The entire period of time that the nation was lacking a Vice President during the Nixon Presidency lasted two weeks, so if in present political climate Pence was impeached and convicted before Trump, Trump could easily nominate Pence's sucessor, especially if said successor was backed by the Republican majority (incidentally, Pence was in the Senate prior to becoming VP, so it would be rather difficult to get his many close collegues to vote against him in sufficient number to convict. Although you wouldn't know it, most of the legislature, especially the Senate, act like the sheep dog and the coyote from that Looney Tunes cartoon. They are vicious enemies, but only while "on the clock" as it so war, and many long term Republicans and Democrats are good friends when not in the public eye. Lest the voter see them being friendly!).

Additiionally, per constitution, if someone is 3rd in line or below assumes the office of President, they are legally only "Acting President" and while they have full force of the office, politically the term notes that they do not have the political mandate of office and they may be greatly limited by the people. And if the office is assumed by a Legislative member, they must be willing to vacate their seat in Congress as part of the assumption of office, and will serve until the end of the term (right now, there's less than a year before the election, and 13 months before the next term begins... the Speaker of the House rarely will have a political future after leaving that office in this manner as typically to get to that position, one has to have been re-elected by their district over the course of several elections... which means they are typically in very safe districts and often on a far aligned spectrum of their party's ideologies. To my knowledge, I do not know of any one getting elected president after serving as Speaker (and the founders viewed the Speaker as the most important political role in the nation, though clearly that didn't happen.).

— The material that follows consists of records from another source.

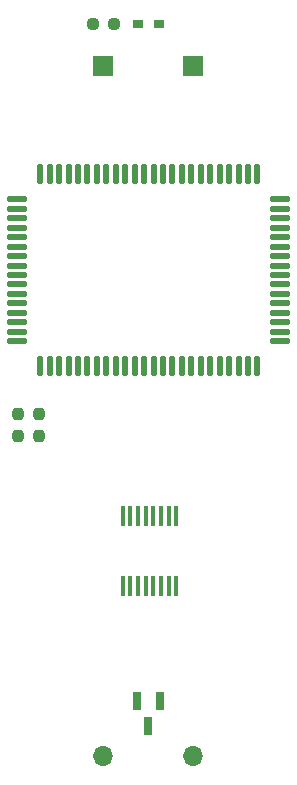
<source format=gbr>
G04 #@! TF.GenerationSoftware,KiCad,Pcbnew,9.0.6-9.0.6~ubuntu25.10.1*
G04 #@! TF.CreationDate,2025-12-22T11:30:28+09:00*
G04 #@! TF.ProjectId,bionic-z180f,62696f6e-6963-42d7-9a31-3830662e6b69,2*
G04 #@! TF.SameCoordinates,Original*
G04 #@! TF.FileFunction,Soldermask,Top*
G04 #@! TF.FilePolarity,Negative*
%FSLAX46Y46*%
G04 Gerber Fmt 4.6, Leading zero omitted, Abs format (unit mm)*
G04 Created by KiCad (PCBNEW 9.0.6-9.0.6~ubuntu25.10.1) date 2025-12-22 11:30:28*
%MOMM*%
%LPD*%
G01*
G04 APERTURE LIST*
G04 Aperture macros list*
%AMRoundRect*
0 Rectangle with rounded corners*
0 $1 Rounding radius*
0 $2 $3 $4 $5 $6 $7 $8 $9 X,Y pos of 4 corners*
0 Add a 4 corners polygon primitive as box body*
4,1,4,$2,$3,$4,$5,$6,$7,$8,$9,$2,$3,0*
0 Add four circle primitives for the rounded corners*
1,1,$1+$1,$2,$3*
1,1,$1+$1,$4,$5*
1,1,$1+$1,$6,$7*
1,1,$1+$1,$8,$9*
0 Add four rect primitives between the rounded corners*
20,1,$1+$1,$2,$3,$4,$5,0*
20,1,$1+$1,$4,$5,$6,$7,0*
20,1,$1+$1,$6,$7,$8,$9,0*
20,1,$1+$1,$8,$9,$2,$3,0*%
G04 Aperture macros list end*
%ADD10RoundRect,0.237500X0.237500X-0.250000X0.237500X0.250000X-0.237500X0.250000X-0.237500X-0.250000X0*%
%ADD11R,0.355600X1.778000*%
%ADD12R,0.965200X0.762000*%
%ADD13RoundRect,0.137500X0.137500X-0.737500X0.137500X0.737500X-0.137500X0.737500X-0.137500X-0.737500X0*%
%ADD14RoundRect,0.137500X0.737500X-0.137500X0.737500X0.137500X-0.737500X0.137500X-0.737500X-0.137500X0*%
%ADD15RoundRect,0.237500X0.250000X0.237500X-0.250000X0.237500X-0.250000X-0.237500X0.250000X-0.237500X0*%
%ADD16R,0.660400X1.625600*%
%ADD17O,1.700000X1.700000*%
%ADD18R,1.700000X1.700000*%
G04 APERTURE END LIST*
D10*
X104454400Y-106345500D03*
X104454400Y-104520500D03*
D11*
X116066800Y-113154600D03*
X115416802Y-113154600D03*
X114766800Y-113154600D03*
X114116802Y-113154600D03*
X113466803Y-113154600D03*
X112816802Y-113154600D03*
X112166803Y-113154600D03*
X111516802Y-113154600D03*
X111516802Y-119098200D03*
X112166800Y-119098200D03*
X112816802Y-119098200D03*
X113466800Y-119098200D03*
X114116799Y-119098200D03*
X114766800Y-119098200D03*
X115416799Y-119098200D03*
X116066800Y-119098200D03*
D12*
X112823700Y-71524000D03*
X114576300Y-71524000D03*
D13*
X104544000Y-100474000D03*
X105344000Y-100474000D03*
X106144000Y-100474000D03*
X106944000Y-100474000D03*
X107744000Y-100474000D03*
X108544000Y-100474000D03*
X109344000Y-100474000D03*
X110144000Y-100474000D03*
X110944000Y-100474000D03*
X111744000Y-100474000D03*
X112544000Y-100474000D03*
X113344000Y-100474000D03*
X114144000Y-100474000D03*
X114944000Y-100474000D03*
X115744000Y-100474000D03*
X116544000Y-100474000D03*
X117344000Y-100474000D03*
X118144000Y-100474000D03*
X118944000Y-100474000D03*
X119744000Y-100474000D03*
X120544000Y-100474000D03*
X121344000Y-100474000D03*
X122144000Y-100474000D03*
X122944000Y-100474000D03*
D14*
X124869000Y-98349000D03*
X124869000Y-97549000D03*
X124869000Y-96749000D03*
X124869000Y-95949000D03*
X124869000Y-95149000D03*
X124869000Y-94349000D03*
X124869000Y-93549000D03*
X124869000Y-92749000D03*
X124869000Y-91949000D03*
X124869000Y-91149000D03*
X124869000Y-90349000D03*
X124869000Y-89549000D03*
X124869000Y-88749000D03*
X124869000Y-87949000D03*
X124869000Y-87149000D03*
X124869000Y-86349000D03*
D13*
X122944000Y-84224000D03*
X122144000Y-84224000D03*
X121344000Y-84224000D03*
X120544000Y-84224000D03*
X119744000Y-84224000D03*
X118944000Y-84224000D03*
X118144000Y-84224000D03*
X117344000Y-84224000D03*
X116544000Y-84224000D03*
X115744000Y-84224000D03*
X114944000Y-84224000D03*
X114144000Y-84224000D03*
X113344000Y-84224000D03*
X112544000Y-84224000D03*
X111744000Y-84224000D03*
X110944000Y-84224000D03*
X110144000Y-84224000D03*
X109344000Y-84224000D03*
X108544000Y-84224000D03*
X107744000Y-84224000D03*
X106944000Y-84224000D03*
X106144000Y-84224000D03*
X105344000Y-84224000D03*
X104544000Y-84224000D03*
D14*
X102619000Y-86349000D03*
X102619000Y-87149000D03*
X102619000Y-87949000D03*
X102619000Y-88749000D03*
X102619000Y-89549000D03*
X102619000Y-90349000D03*
X102619000Y-91149000D03*
X102619000Y-91949000D03*
X102619000Y-92749000D03*
X102619000Y-93549000D03*
X102619000Y-94349000D03*
X102619000Y-95149000D03*
X102619000Y-95949000D03*
X102619000Y-96749000D03*
X102619000Y-97549000D03*
X102619000Y-98349000D03*
D10*
X102701800Y-106345500D03*
X102701800Y-104520500D03*
D15*
X110802500Y-71524000D03*
X108977500Y-71524000D03*
D16*
X114650001Y-128828000D03*
X112749999Y-128828000D03*
X113700000Y-130960000D03*
D17*
X117510000Y-133500000D03*
D18*
X117510000Y-75080000D03*
X109890000Y-75080000D03*
D17*
X109890000Y-133500000D03*
M02*

</source>
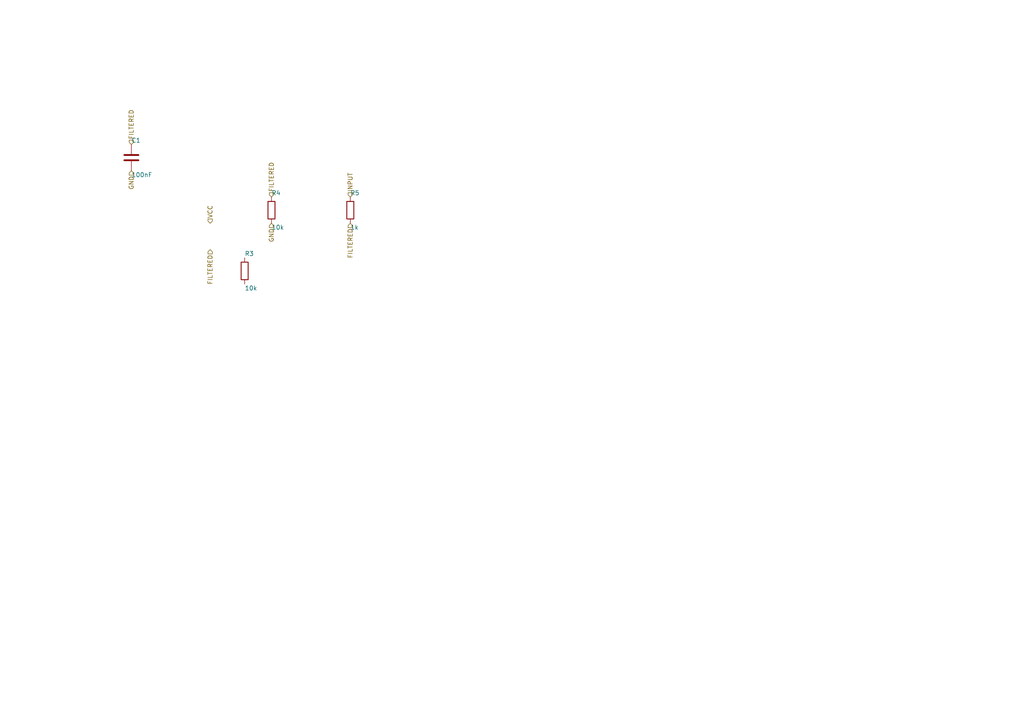
<source format=kicad_sch>
(kicad_sch
	(version 20250114)
	(generator "kicad_api")
	(generator_version "9.0")
	(uuid 3142ab7b-e405-4192-8c0b-5b7a497851bc)
	(paper "A4")
	
	(title_block
		(title filter_stage)
		(date 2025-08-04)
		(company Circuit-Synth)
	)
	(symbol
		(lib_id "Device:R")
		(at 70.96 78.58 0)
		(unit 1)
		(exclude_from_sim no)
		(in_bom yes)
		(on_board yes)
		(dnp no)
		(fields_autoplaced yes)
		(uuid d4438b19-fb81-4a11-b7e3-5ea576903dba)
		(property "Reference" "R3"
			(at 70.96 73.58 0)
			(effects
				(font
					(size 1.27 1.27)
				)
				(justify left)
			)
		)
		(property "Value" "10k"
			(at 70.96 83.58 0)
			(effects
				(font
					(size 1.27 1.27)
				)
				(justify left)
			)
		)
		(property "Footprint" "Resistor_SMD:R_0603_1608Metric"
			(at 70.96 88.58 0)
			(effects
				(font
					(size 1.27 1.27)
				)
				(hide yes)
			)
		)
		(instances
			(project "hierarchical_resistors_test"
				(path "/"
					(reference "R3")
					(unit 1)
				)
			)
		)
	)
	(symbol
		(lib_id "Device:R")
		(at 78.74 60.96 0)
		(unit 1)
		(exclude_from_sim no)
		(in_bom yes)
		(on_board yes)
		(dnp no)
		(fields_autoplaced yes)
		(uuid 8c97d7b9-175a-4fba-b744-7d46f74eae41)
		(property "Reference" "R4"
			(at 78.74 55.96 0)
			(effects
				(font
					(size 1.27 1.27)
				)
				(justify left)
			)
		)
		(property "Value" "10k"
			(at 78.74 65.96000000000001 0)
			(effects
				(font
					(size 1.27 1.27)
				)
				(justify left)
			)
		)
		(property "Footprint" "Resistor_SMD:R_0603_1608Metric"
			(at 78.74 70.96000000000001 0)
			(effects
				(font
					(size 1.27 1.27)
				)
				(hide yes)
			)
		)
		(instances
			(project "hierarchical_resistors_test"
				(path "/"
					(reference "R4")
					(unit 1)
				)
			)
		)
	)
	(symbol
		(lib_id "Device:R")
		(at 101.6 60.96 0)
		(unit 1)
		(exclude_from_sim no)
		(in_bom yes)
		(on_board yes)
		(dnp no)
		(fields_autoplaced yes)
		(uuid 17c7bb22-38ca-4969-8f03-ca080cd3896f)
		(property "Reference" "R5"
			(at 101.6 55.96 0)
			(effects
				(font
					(size 1.27 1.27)
				)
				(justify left)
			)
		)
		(property "Value" "1k"
			(at 101.6 65.96000000000001 0)
			(effects
				(font
					(size 1.27 1.27)
				)
				(justify left)
			)
		)
		(property "Footprint" "Resistor_SMD:R_0603_1608Metric"
			(at 101.6 70.96000000000001 0)
			(effects
				(font
					(size 1.27 1.27)
				)
				(hide yes)
			)
		)
		(instances
			(project "hierarchical_resistors_test"
				(path "/"
					(reference "R5")
					(unit 1)
				)
			)
		)
	)
	(symbol
		(lib_id "Device:C")
		(at 38.1 45.72 0)
		(unit 1)
		(exclude_from_sim no)
		(in_bom yes)
		(on_board yes)
		(dnp no)
		(fields_autoplaced yes)
		(uuid 2d2191f1-a823-4ec6-8196-a3dbcbd515ef)
		(property "Reference" "C1"
			(at 38.1 40.72 0)
			(effects
				(font
					(size 1.27 1.27)
				)
				(justify left)
			)
		)
		(property "Value" "100nF"
			(at 38.1 50.72 0)
			(effects
				(font
					(size 1.27 1.27)
				)
				(justify left)
			)
		)
		(property "Footprint" "Capacitor_SMD:C_0603_1608Metric"
			(at 38.1 55.72 0)
			(effects
				(font
					(size 1.27 1.27)
				)
				(hide yes)
			)
		)
		(instances
			(project "hierarchical_resistors_test"
				(path "/"
					(reference "C1")
					(unit 1)
				)
			)
		)
	)
	(hierarchical_label
		VCC
		(shape input)
		(at 60.96 64.77 90)
		(effects
			(font
				(size 1.27 1.27)
			)
			(justify left)
		)
		(uuid 89853cfe-5ef9-479f-9c9b-d92df0092f14)
	)
	(hierarchical_label
		FILTERED
		(shape input)
		(at 60.96 72.39 270)
		(effects
			(font
				(size 1.27 1.27)
			)
			(justify right)
		)
		(uuid 1f753853-966b-48b6-b0ce-9ce7b23253d8)
	)
	(hierarchical_label
		FILTERED
		(shape input)
		(at 78.74 57.15 90)
		(effects
			(font
				(size 1.27 1.27)
			)
			(justify left)
		)
		(uuid b0bd4517-6ad3-404a-988d-54276ef3ac8b)
	)
	(hierarchical_label
		FILTERED
		(shape input)
		(at 101.6 64.77 270)
		(effects
			(font
				(size 1.27 1.27)
			)
			(justify right)
		)
		(uuid 64d7b463-5c43-4416-bacd-7759d73ef090)
	)
	(hierarchical_label
		FILTERED
		(shape input)
		(at 38.1 41.91 90)
		(effects
			(font
				(size 1.27 1.27)
			)
			(justify left)
		)
		(uuid 58228426-5c59-4cb2-8f8b-3028a412e020)
	)
	(hierarchical_label
		GND
		(shape input)
		(at 78.74 64.77 270)
		(effects
			(font
				(size 1.27 1.27)
			)
			(justify right)
		)
		(uuid 82ff0d35-b440-44bd-bd83-39a2ed345d1c)
	)
	(hierarchical_label
		GND
		(shape input)
		(at 38.1 49.53 270)
		(effects
			(font
				(size 1.27 1.27)
			)
			(justify right)
		)
		(uuid 18816316-21aa-4ff8-a46a-57ab9481bf57)
	)
	(hierarchical_label
		INPUT
		(shape input)
		(at 101.6 57.15 90)
		(effects
			(font
				(size 1.27 1.27)
			)
			(justify left)
		)
		(uuid bd0ccca0-86d3-4e87-bbe0-34a3dcc7e83d)
	)
	(sheet_instances
		(path "/"
			(page "1")
		)
	)
	(embedded_fonts no)
)
</source>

One interesting aside more: The hypothetical impeachment of the Vice President actually opens up a major constitutional crisis because while the Constitution does say the judge of the Senate trial must be the Chief Justice of the Supreme Court, it's rather mum on the judge for everyone else. This hasn't been a problem so far as most impeachments... but this is one of the few constitutional duties the Vice President does have (though for lesser Impeachments, it's normally the Senate Pro Tempore... who's always of the Vice President's Party and is really acting as President of the Senate when the Vice President can't actually sit in the chair himself (which is often). So the crisis is generally "Who is the Judge for the Veep's Impeachment Trial?" which has no legal answer as of yet because U.S. courts are constitutionally banned from hearing hypothetical cases. The running bust guess is that it would be the Chief Justice, like the President, but we don't know until it actually happens.